In 1893, the Baron’s farmland was valued at $250 per acre. He also had valuable stock, houses and lots in Decatur. His wealth at that time was estimated to be at $50,000. Baron was a firm republican and a member of the Masonic fraternity. In 1901, Baron moved from his farm to his father’s home “Cassell’s Castle” to help his father. His father died in 1904 and Baron inherited his father’s home. The house was destroyed by fire in 1915.

Baron spent the remainder of his life in Decatur, Illinois where he made a living farming and real estate. In 1905, he owned and rented out 20 houses in Decatur. Baron was a speculative builder and became well known by building houses for the purpose of sale. His wife died in 1912. Baron continued living in Decatur another 7 years. His death was caused by cander. After his death on December 7, 1919, Baron was buried in Greenwood Cemetary, Decatur, Illinois.

Fanny Winfield Harrison Cassel (1843-1912)

Fannie Harrison was born on October 17, 1843 in Ross County, Ohio. Her father was a farmer and Fannier grew up on a farm in Ross County, Ohio. Her father was also a distant relative of President Harrison. During the early 1860’s her father passed away and her mother moved the family to Decatur, Illinois.

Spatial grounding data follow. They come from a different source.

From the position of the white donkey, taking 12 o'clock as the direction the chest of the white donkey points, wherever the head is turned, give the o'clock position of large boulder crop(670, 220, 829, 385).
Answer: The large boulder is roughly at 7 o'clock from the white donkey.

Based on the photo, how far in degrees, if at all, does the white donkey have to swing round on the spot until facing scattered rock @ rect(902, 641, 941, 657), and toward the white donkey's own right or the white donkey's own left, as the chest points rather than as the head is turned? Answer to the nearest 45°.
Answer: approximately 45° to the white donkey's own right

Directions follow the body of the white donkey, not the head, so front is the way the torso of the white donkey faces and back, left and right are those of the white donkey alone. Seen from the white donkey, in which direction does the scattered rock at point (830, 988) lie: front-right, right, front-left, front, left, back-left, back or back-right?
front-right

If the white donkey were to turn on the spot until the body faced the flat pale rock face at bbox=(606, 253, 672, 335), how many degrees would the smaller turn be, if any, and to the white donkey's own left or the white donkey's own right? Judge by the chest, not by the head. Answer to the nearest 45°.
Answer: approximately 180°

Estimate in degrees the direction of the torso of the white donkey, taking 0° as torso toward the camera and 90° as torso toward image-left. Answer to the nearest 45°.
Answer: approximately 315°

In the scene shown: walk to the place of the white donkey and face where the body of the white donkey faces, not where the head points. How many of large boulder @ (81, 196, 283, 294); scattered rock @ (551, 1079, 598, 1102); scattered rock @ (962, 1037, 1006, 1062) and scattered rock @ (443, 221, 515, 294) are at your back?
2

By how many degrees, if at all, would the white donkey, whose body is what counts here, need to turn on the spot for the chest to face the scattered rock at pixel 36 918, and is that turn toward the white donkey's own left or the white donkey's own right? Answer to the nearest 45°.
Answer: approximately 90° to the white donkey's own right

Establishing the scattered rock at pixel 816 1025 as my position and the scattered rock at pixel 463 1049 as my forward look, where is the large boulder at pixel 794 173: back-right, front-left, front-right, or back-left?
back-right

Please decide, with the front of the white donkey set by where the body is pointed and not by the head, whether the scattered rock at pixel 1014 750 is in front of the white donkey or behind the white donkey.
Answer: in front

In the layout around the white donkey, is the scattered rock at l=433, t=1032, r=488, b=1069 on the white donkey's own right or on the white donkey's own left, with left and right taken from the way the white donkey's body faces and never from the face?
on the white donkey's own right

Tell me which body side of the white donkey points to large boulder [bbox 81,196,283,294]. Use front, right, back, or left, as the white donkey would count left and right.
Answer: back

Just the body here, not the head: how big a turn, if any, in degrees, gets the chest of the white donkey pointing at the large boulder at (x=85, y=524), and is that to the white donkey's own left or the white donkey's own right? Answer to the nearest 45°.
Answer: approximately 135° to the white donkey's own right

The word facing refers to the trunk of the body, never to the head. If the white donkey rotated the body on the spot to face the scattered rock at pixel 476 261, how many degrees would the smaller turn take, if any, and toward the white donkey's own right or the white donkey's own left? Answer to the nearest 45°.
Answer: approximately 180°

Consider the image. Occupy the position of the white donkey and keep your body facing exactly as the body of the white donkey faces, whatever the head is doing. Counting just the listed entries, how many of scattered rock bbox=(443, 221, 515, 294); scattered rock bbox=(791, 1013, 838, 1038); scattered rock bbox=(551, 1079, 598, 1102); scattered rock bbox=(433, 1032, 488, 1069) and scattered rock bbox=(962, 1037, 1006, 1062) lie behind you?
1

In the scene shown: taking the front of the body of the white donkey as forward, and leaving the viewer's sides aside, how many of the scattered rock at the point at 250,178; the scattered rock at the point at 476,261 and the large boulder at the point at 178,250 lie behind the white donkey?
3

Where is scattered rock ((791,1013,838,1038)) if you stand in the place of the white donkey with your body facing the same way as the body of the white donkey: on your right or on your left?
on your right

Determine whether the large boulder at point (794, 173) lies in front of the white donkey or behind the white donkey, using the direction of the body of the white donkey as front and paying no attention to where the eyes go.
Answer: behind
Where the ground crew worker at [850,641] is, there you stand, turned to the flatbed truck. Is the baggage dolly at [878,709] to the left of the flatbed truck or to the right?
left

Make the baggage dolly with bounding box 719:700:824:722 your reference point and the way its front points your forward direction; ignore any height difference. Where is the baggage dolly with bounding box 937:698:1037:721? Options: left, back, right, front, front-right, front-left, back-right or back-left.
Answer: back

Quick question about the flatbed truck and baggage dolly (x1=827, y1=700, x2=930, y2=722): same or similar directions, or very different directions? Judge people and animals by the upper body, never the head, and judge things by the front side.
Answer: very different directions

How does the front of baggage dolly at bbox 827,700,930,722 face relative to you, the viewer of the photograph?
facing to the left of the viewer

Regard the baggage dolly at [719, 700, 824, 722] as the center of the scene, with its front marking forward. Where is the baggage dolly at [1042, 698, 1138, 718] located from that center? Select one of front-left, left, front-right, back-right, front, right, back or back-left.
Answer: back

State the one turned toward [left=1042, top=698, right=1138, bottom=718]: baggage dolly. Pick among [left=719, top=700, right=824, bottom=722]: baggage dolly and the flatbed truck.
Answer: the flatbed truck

Fannie married Baron Hilton Cassell on March 18, 1872 and they settled on his farm in Decatur township.. Fannie and Baron had three children, Louis, Fred and Otto. In 1901, Baron and Fanny moved to his father’s home in Decatur, Illinois. Fannie continued to live there the remainder of her life. Her death was due to heart trouble. After her death on Friday afternoon, October 4, 1912, she was buried in Greenwood Cemetery in Decatur, Illinois.